DEMANDE 1. Renvoyez tel quel le passage du texte sur l'expropriation qui va de "Le propriétaire du" à "pas se réinstaller…).".
DEMANDE 2. Dans le texte sur l'expropriation, condensez s'il vous plaît sous forme de liste le paragraphe commençant par « Enfin, il est nécessaire d'évaluer le préjudice », en conservant ses faits principaux.
DEMANDE 3. Relevez toutes les indemnités désignées par leur nom dans le texte sur l'expropriation.

TEXTE EXTRAIT.

********************

Expropriation et vente d’un fonds de commerce

Enfin, il est nécessaire d’évaluer le préjudice lié au coût des installations, notamment lorsqu’il est nécessaire d’effectuer des travaux, constructions, agencements etc… dans le nouveau local. Sur ce point, les juges ont récemment revu leur méthode d’évaluation de l’indemnité principale. Aujourd’hui, les juges se basent sur la valeur neuve des installations présentes dans l’ancien local afin de calculer l’indemnisation due, ce montant étant corrigé d’un abattement allant jusqu’à 80% de la valeur afin de prendre en compte l’ancienneté. L’abattement est plus ou moins important selon les facilités de réinstallation du propriétaire du fonds. Auparavant, la tendance était de prendre la valeur amortie, mais aujourd’hui il semblerait que l’on tende à ignorer cet outil pour se concentrer sur la valeur d’usage (en ce sens, CA Versailles, 1er octobre 2017 n°15/08923). La solution est heureuse car la valeur nette comptable n’est que rarement représentative de la valeur réelle d’un bien

Le propriétaire du fond peut également être indemnisé d’un éventuel préjudice de jouissance supplémentaire (perte de droit au bail notamment), et également de préjudices accessoires (par exemple, les indemnités de licenciement dues directement à cause de l’expropriation, quand l’entreprise ne peut pas se réinstaller…).

Durant la procédure, le locataire doit continuer à verser, jusqu’à son départ effectif l’indemnité d’occupation du local. Il bénéficiera cependant d’une indemnité d’éviction.

********************

DONNÉES ENREGISTRÉES.
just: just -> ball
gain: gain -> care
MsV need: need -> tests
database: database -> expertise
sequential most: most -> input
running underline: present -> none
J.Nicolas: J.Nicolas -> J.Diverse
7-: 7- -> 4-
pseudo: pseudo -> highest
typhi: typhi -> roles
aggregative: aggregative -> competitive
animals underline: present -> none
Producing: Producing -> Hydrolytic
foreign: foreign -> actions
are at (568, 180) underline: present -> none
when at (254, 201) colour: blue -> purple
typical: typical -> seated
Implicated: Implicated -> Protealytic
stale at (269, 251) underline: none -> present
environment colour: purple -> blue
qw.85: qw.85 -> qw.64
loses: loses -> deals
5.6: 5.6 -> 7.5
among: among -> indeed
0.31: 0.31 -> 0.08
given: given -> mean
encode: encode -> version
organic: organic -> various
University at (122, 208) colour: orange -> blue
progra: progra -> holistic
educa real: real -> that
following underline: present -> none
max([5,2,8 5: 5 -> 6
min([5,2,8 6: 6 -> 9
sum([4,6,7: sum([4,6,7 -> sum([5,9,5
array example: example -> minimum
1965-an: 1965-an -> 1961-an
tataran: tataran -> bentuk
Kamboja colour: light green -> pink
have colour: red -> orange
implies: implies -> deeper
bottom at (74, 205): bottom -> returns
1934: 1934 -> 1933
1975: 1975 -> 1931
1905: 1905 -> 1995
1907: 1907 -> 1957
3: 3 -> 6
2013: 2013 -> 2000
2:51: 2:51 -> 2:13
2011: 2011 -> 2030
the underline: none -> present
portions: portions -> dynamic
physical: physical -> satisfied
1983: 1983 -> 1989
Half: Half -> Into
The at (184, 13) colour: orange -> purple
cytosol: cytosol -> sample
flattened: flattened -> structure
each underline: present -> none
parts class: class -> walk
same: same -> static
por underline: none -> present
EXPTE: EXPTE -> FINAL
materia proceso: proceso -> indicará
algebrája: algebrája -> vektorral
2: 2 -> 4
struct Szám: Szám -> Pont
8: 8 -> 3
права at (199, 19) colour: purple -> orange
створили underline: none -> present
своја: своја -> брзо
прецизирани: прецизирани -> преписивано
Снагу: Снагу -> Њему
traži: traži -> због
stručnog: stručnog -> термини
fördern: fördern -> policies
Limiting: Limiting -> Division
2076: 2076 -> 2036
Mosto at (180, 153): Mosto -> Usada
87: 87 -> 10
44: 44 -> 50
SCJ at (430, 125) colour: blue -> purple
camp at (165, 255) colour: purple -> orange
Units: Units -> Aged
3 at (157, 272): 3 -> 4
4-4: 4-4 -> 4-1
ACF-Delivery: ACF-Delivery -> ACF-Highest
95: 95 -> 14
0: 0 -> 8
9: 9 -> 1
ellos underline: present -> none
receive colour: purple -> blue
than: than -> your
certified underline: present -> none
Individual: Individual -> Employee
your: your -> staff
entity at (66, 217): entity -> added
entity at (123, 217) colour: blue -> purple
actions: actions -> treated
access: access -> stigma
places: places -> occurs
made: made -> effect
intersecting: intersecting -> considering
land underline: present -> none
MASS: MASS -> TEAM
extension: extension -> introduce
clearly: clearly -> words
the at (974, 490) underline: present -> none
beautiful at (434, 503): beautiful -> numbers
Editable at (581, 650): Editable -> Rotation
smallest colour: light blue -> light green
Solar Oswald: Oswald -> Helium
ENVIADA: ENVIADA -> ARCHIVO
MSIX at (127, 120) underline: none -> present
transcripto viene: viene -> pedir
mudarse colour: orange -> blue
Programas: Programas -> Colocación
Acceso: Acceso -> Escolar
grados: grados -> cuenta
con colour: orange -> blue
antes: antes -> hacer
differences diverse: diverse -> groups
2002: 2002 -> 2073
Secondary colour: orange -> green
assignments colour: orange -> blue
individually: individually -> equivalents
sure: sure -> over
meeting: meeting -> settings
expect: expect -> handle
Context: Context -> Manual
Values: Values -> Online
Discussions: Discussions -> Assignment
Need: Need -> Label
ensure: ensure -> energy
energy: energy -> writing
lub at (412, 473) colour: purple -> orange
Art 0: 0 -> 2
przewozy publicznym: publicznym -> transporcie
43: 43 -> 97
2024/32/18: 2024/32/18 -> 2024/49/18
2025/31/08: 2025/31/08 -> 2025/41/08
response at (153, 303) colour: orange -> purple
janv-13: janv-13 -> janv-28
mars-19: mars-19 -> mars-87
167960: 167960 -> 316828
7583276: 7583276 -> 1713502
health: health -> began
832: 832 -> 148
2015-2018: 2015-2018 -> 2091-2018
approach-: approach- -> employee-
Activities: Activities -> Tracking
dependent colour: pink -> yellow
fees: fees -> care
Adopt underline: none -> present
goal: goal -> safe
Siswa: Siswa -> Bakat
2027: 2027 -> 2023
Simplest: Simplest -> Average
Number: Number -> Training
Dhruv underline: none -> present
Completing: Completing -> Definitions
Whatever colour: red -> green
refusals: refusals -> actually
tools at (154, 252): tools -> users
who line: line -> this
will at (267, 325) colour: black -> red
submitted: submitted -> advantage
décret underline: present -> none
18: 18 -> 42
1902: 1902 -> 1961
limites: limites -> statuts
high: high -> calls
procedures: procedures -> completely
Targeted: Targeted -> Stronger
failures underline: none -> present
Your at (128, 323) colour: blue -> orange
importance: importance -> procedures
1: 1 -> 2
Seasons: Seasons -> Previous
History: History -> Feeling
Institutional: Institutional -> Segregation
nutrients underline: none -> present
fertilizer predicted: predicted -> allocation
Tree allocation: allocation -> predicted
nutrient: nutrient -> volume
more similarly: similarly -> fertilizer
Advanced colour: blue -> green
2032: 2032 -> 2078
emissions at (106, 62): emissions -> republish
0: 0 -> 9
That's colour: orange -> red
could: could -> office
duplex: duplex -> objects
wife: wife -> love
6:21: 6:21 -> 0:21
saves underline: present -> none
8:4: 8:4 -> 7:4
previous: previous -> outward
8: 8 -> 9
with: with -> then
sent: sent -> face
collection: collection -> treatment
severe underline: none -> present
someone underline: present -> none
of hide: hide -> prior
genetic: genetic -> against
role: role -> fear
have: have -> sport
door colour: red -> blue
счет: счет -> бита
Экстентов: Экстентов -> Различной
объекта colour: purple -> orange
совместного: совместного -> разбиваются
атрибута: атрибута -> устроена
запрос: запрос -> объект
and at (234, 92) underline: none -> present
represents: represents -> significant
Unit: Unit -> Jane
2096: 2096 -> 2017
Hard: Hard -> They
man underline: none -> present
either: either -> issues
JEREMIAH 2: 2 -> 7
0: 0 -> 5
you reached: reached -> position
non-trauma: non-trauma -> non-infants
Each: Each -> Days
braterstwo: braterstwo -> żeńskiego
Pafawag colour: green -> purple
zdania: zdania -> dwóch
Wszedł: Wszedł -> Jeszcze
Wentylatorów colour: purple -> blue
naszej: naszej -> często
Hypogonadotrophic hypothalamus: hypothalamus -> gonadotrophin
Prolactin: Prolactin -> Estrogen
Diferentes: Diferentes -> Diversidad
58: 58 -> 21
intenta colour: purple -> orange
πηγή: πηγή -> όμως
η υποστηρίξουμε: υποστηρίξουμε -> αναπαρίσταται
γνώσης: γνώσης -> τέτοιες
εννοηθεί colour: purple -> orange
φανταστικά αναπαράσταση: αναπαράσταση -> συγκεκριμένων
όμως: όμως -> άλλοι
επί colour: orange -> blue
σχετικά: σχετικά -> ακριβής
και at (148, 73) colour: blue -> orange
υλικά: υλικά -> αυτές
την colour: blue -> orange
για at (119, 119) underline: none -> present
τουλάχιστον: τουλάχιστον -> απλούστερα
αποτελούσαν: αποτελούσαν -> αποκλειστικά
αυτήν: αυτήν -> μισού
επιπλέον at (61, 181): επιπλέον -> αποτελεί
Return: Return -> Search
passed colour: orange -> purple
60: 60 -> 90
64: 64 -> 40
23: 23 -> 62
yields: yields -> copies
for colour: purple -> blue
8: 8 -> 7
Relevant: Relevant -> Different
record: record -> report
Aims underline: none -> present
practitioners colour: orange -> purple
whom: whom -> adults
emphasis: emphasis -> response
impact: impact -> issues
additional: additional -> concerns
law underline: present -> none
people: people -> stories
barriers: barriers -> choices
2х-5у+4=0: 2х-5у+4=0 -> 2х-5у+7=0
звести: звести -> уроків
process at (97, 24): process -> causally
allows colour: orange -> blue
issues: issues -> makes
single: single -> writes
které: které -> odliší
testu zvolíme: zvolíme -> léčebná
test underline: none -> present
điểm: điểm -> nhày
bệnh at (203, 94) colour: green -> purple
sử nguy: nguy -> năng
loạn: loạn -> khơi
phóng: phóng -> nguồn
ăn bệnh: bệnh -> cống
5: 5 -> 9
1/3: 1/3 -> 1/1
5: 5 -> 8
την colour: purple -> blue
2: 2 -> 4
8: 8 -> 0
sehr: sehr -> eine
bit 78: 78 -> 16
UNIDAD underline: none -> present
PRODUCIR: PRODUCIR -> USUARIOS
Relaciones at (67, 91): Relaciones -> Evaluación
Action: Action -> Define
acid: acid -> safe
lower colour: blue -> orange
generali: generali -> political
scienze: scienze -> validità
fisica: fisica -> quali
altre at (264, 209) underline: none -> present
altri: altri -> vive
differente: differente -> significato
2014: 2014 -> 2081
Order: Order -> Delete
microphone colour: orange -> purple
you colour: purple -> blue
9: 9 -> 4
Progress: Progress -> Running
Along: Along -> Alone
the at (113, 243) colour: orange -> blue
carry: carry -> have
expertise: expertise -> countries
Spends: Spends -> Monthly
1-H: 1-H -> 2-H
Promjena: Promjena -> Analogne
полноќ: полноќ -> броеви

********************

RÉSULTAT 1.
Le propriétaire du fond peut également être indemnisé d’un éventuel préjudice de jouissance supplémentaire (perte de droit au bail notamment), et également de préjudices accessoires (par exemple, les indemnités de licenciement dues directement à cause de l’expropriation, quand l’entreprise ne peut pas se réinstaller…).

RÉSULTAT 2.
- Il faut évaluer le préjudice lié au coût des installations, notamment quand des travaux, constructions ou agencements sont nécessaires dans le nouveau local.
- Les juges ont récemment revu leur méthode d'évaluation de l'indemnité principale.
- Ils se fondent désormais sur la valeur neuve des installations de l'ancien local. Ce montant est corrigé d'un abattement pouvant atteindre 80 % pour tenir compte de l'ancienneté.
- L'abattement varie selon les facilités de réinstallation du propriétaire du fonds.
- La valeur amortie, autrefois retenue, semble délaissée au profit de la valeur d'usage (CA Versailles, 1er octobre 2017, n°15/08923).
- Cette solution est jugée heureuse, car la valeur nette comptable reflète rarement la valeur réelle d'un bien.

RÉSULTAT 3.
- l'indemnité principale
- les indemnités de licenciement
- l'indemnité d'occupation
- l'indemnité d'éviction